**What the exercise asks:**
Copy the data exactly; pictures stay out of the copy.

**The data:**

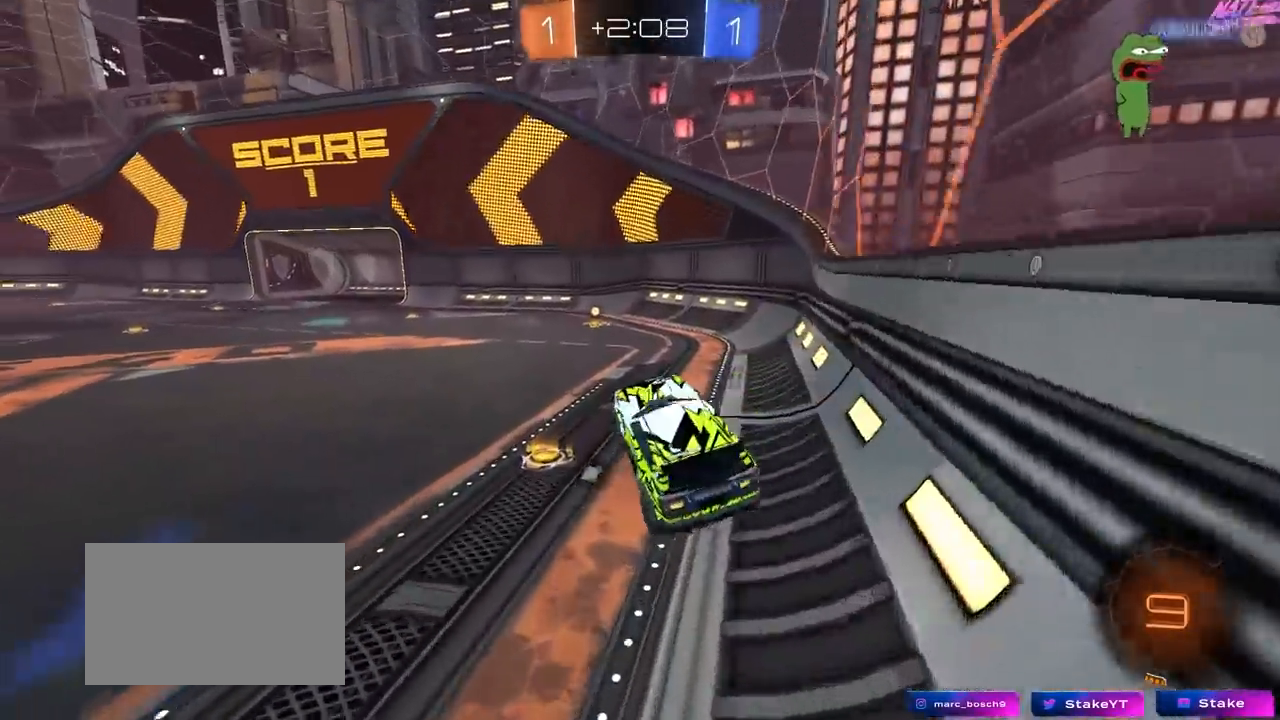
{"keys": ["d", "w"], "mouse": ["left"], "mouse_move": "up", "events": [[17, "d", "up"], [17, "s", "up"], [117, "w", "down"], [167, "mouse_left", "down"], [167, "mouse_right", "down"], [300, "space", "down"], [350, "mouse_right", "up"], [400, "d", "down"], [483, "space", "up"]]}
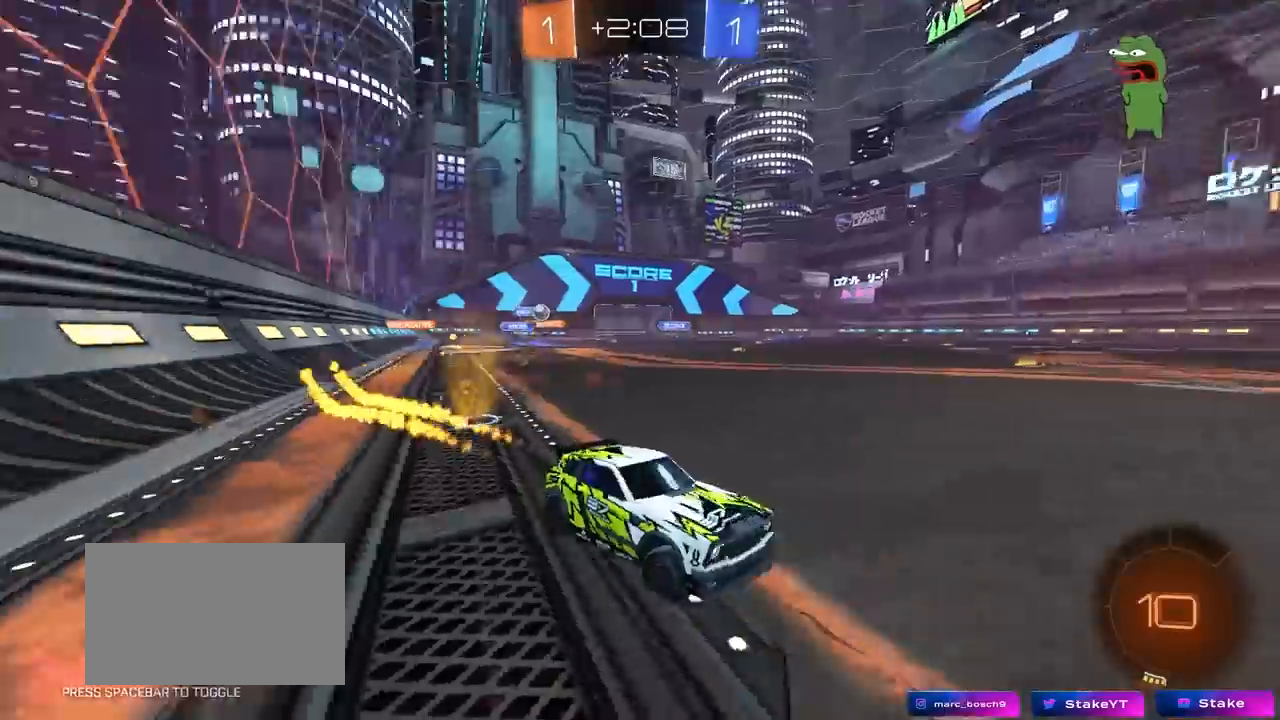
{"keys": ["a", "shift", "w"], "mouse": [], "mouse_move": "down-left", "events": [[33, "d", "up"], [317, "mouse_left", "up"], [417, "a", "down"], [417, "shift", "down"]]}
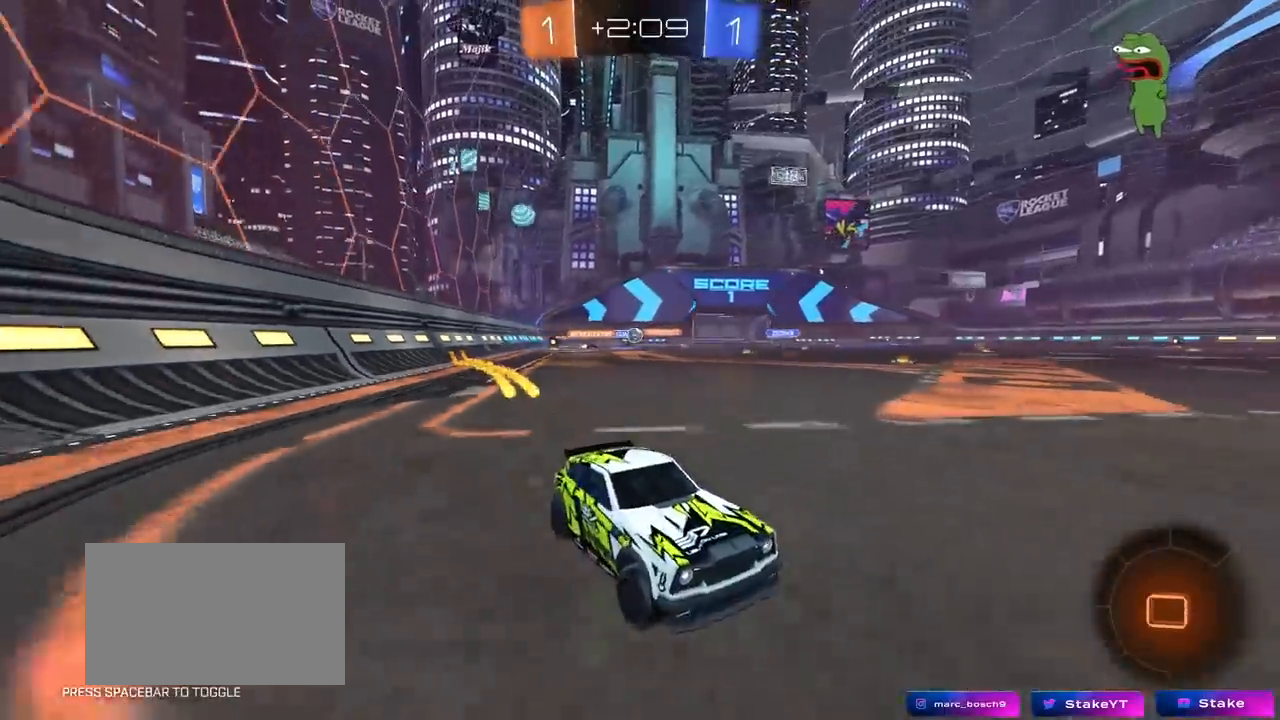
{"keys": ["w"], "mouse": ["left"], "mouse_move": "still", "events": [[50, "shift", "up"], [467, "a", "up"], [467, "mouse_left", "down"]]}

**Exercise response:**
{"keys": ["d", "w"], "mouse": ["left"], "mouse_move": "up", "events": [[17, "d", "up"], [17, "s", "up"], [117, "w", "down"], [167, "mouse_left", "down"], [167, "mouse_right", "down"], [300, "space", "down"], [350, "mouse_right", "up"], [400, "d", "down"], [483, "space", "up"]]}
{"keys": ["a", "shift", "w"], "mouse": [], "mouse_move": "down-left", "events": [[33, "d", "up"], [317, "mouse_left", "up"], [417, "a", "down"], [417, "shift", "down"]]}
{"keys": ["w"], "mouse": ["left"], "mouse_move": "still", "events": [[50, "shift", "up"], [467, "a", "up"], [467, "mouse_left", "down"]]}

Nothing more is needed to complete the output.